As promised here is the second part of composition in Brief.  I hope it is useful to you.

7. Rule of Thirds.  One of the classic rules of photography.  You can hold it in your imagination rather than construct an actual grid – some cameras now have one included in their menu so check if there is one on yours. If not imagine a grid like the old noughts and crosses one where the lines divide the image space in thirds both vertically and horizontally.  Where the lines cross one another is said to be the best point to place either subject or object.  When taking landscape images the old rule says place your horizon line on one of the thirds lines not half way up the image or lower or higher than these.  I’ve had some great images by ignoring this but it is one of those things again where if you learn these rules until they are instinctive then you can sometimes choose to ignore them. Try placing upright subjects like towers or single tees on one of the vertical two thirds lines.

8. Lines which lead the eye towards your focal point are a useful tool.  A row of fence posts – straight or curved – or an inviting path leading from one corner into the scene  both help with composition.  Sometimes these dictate whether your choice of format is vertical or horizontal.  Breakwaters are great for this as a ‘rows’ of rocks disappearing beneath the waves in a secluded bay.

9. Try excluding any extraneous detail – simple can often be best and adds to rather than takes away from the dramatic effect of the image. When we are working like this we are reaching out for an emotional contact with the person viewing the image – putting in too much information causes overload a bit like our everyday internet lives!  And it can be a distraction.

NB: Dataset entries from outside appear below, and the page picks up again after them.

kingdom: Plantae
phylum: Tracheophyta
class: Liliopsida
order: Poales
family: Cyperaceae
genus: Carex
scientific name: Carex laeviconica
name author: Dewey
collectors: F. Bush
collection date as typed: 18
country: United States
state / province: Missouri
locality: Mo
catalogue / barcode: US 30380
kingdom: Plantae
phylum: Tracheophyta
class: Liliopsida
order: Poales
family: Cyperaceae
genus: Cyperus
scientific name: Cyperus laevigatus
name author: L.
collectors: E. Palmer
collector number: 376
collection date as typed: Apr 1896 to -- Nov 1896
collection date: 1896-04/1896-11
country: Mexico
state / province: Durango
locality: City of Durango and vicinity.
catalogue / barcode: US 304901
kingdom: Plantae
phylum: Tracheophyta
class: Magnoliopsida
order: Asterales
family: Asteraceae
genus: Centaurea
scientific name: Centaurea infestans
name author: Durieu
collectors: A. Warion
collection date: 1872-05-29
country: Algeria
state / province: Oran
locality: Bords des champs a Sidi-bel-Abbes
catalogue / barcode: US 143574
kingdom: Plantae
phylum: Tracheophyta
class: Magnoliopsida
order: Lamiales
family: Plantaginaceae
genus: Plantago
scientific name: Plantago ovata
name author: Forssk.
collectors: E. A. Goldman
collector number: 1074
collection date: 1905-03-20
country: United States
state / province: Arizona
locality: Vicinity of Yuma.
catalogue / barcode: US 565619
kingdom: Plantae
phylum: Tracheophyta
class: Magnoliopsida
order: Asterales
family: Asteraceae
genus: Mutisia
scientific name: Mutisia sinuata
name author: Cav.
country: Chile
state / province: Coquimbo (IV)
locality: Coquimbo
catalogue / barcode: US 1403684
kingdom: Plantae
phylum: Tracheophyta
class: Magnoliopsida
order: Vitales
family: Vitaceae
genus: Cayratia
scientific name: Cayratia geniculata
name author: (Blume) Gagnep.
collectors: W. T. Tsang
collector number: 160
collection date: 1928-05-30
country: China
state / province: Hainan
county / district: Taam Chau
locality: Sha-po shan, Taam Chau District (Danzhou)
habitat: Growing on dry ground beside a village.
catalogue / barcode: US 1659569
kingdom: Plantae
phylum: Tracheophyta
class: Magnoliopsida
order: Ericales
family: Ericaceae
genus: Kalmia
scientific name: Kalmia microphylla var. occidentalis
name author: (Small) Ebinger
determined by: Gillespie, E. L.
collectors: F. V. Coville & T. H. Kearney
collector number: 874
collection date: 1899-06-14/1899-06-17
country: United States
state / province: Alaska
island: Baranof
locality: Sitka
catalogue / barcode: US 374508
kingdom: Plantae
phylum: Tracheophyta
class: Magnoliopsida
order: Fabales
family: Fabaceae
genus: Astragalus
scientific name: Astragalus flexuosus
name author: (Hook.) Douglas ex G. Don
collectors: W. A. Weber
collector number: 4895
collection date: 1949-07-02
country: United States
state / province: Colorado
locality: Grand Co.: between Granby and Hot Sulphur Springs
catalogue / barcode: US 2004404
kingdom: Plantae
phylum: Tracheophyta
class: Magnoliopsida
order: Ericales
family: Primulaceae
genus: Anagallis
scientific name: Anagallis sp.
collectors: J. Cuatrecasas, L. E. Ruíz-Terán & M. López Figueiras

Shoot a few still life images and experiment with this.

11. Try changing lenses to see what effect this has. Shooting in telephoto condenses the image making the distance to the horizon look less; a wide angle lens has the opposite effect. 

12. Look for natural frames like an opening in the trees besides a lake or a natural rock formation which holds and supports the image you are making.  Man-made frames like windows (particularly in derelict buildings), doorways or the arches of a building like a church can frame and lead the eye to the focal point.

13. Add in something which gives a context for the image if at all possible.  If taking fishing boats try including a heap of nets drying by the side of the boat or if your central idea is based around a portrait/person then perhaps try including something which indicates what that person does eg if an artist get him or her to hold some brushes.

And lastly but not least – one unbreakable golden rule – JUST ENJOY!